L’heure des choix pour l’AGAIP

L’AGAIP et la CCIVS s’unissent au minimum pour les trois prochaines années. partnership concept
L’AGAIP et la CCIVS s’unissent au minimum pour les trois prochaines années. partnership concept

Affaires – Les membres de l’Association des gens d’affaires de l’île Perrot (AGAIP) avaient une grande décision à prendre mardi soir dans le cadre de leur assemblée générale annuelle. En effet, ils devaient décider s’ils s’associaient ou non à la Chambre de commerce et d’industrie de Vaudreuil-Soulanges (CCIVS).

Face à une baisse de participation de la part de ses membres, d’une part, et d’un gain de vigueur de la CCIVS, d’un autre côté, l’AGAIP devait faire un choix : s’unir ou non au plus grand rassemblement.

Après des discussions préliminaires entamées entre le conseil d’administration de l’AGAIP et la permanence de la CCIVS, les membres du premier regroupement étaient conviés à répondre à une question simple mardi soir : désirez-vous unir l’AGAIP à la CCIVS?

À la majorité des voix, les membres votant ont accepté l’union pour les trois prochaines années. En contrepartie, l’association perrotoise conserve son autonomie ainsi que son conseil d’administration. Plutôt que d’une fusion, on parle d’une union, d’une collaboration.

La force du nombre

La directrice générale de la CCIVS, Nadine Lachance, a mis l’accent sur la force du nombre. Plus précisément, avec une organisation plus vaste, les gens d’affaires de l’île Perrot, selon la représentante de la CCIVS, tireront bénéfice d’un réseau élargi et de moyens plus grands pour se faire connaître. Elle a aussi tenu à rappeler que des projets locaux peuvent être défendus par la plus grande CCIVS.
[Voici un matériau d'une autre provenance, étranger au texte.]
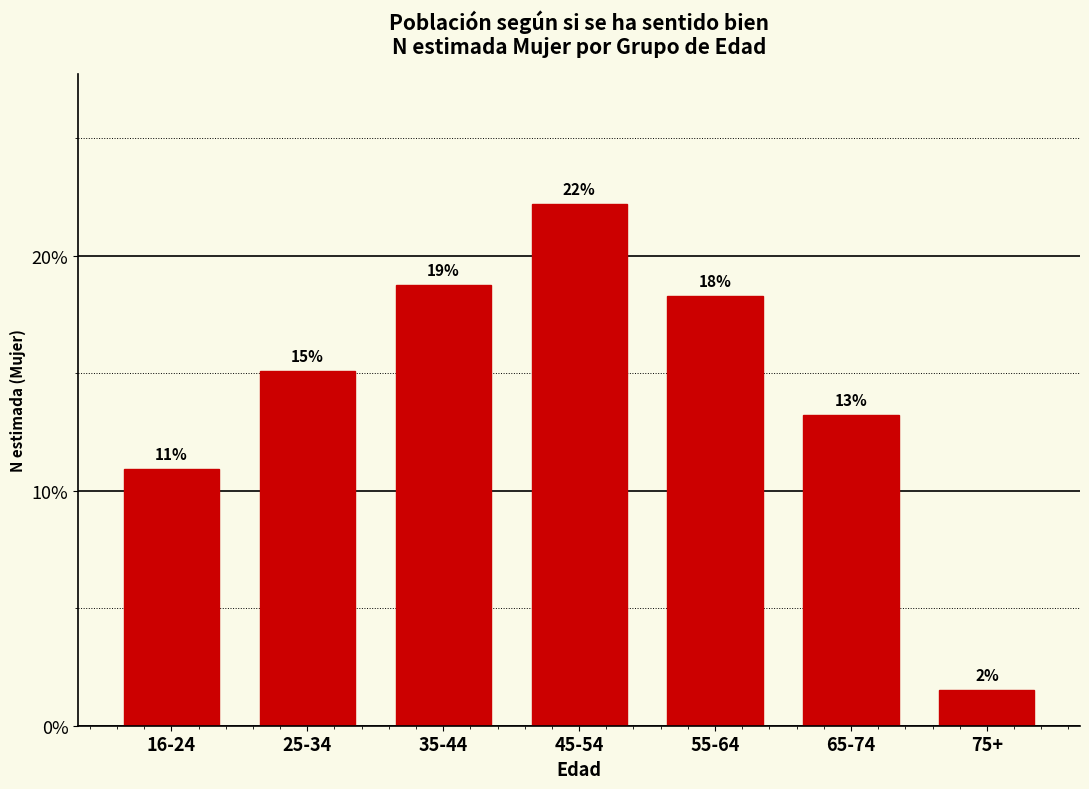

How many bars are there in total?

7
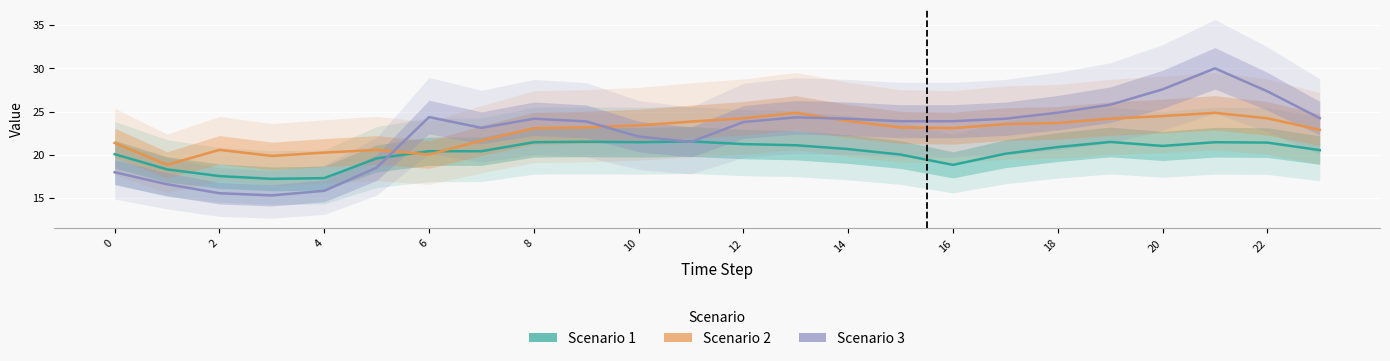

Which series has the widest spread of values?

Scenario 3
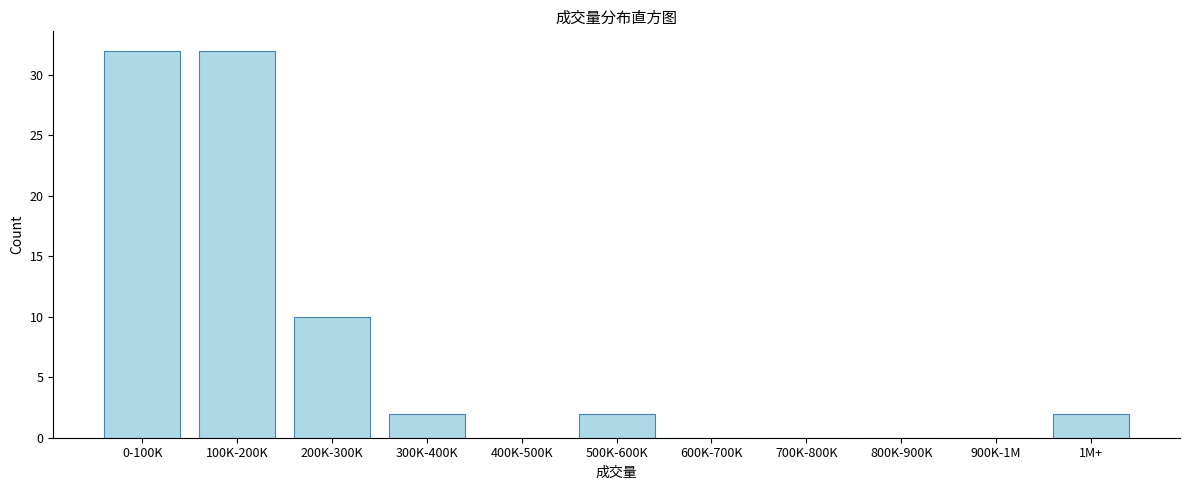

Reading left to right, extract all data points from this chart.

0-100K=32	100K-200K=32	200K-300K=10	300K-400K=2	400K-500K=0	500K-600K=2	600K-700K=0	700K-800K=0	800K-900K=0	900K-1M=0	1M+=2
Pour le président sortant de l’AGAIP, Gérard Farmer, les gens d’affaires de l’île Perrot « n’ont rien à perdre et tout à gagner de s’associer avec la CCIVS ».

Les principales préoccupations des opposants concernaient l’appréhension d’une perte du pouvoir d’agir localement et la diminution de l’autonomie des membres de l’AGAIP.

Changement de garde

L’assemblée générale a, de plus, été l’occasion de procéder aux élections pour des sièges vacants au conseil d’administration. Ils ont appris que Gérard Farmer ne se présentait pas à nouveau non seulement à la présidence mais aussi comme simple administrateur. Un nouveau président sera choisi par le nouveau conseil dans les prochains. La mairesse de Notre-Dame-de-l’Île-Perrot Danie Deschênes a été élue comme administratice pour le siège laissé vacant par l’ancien président.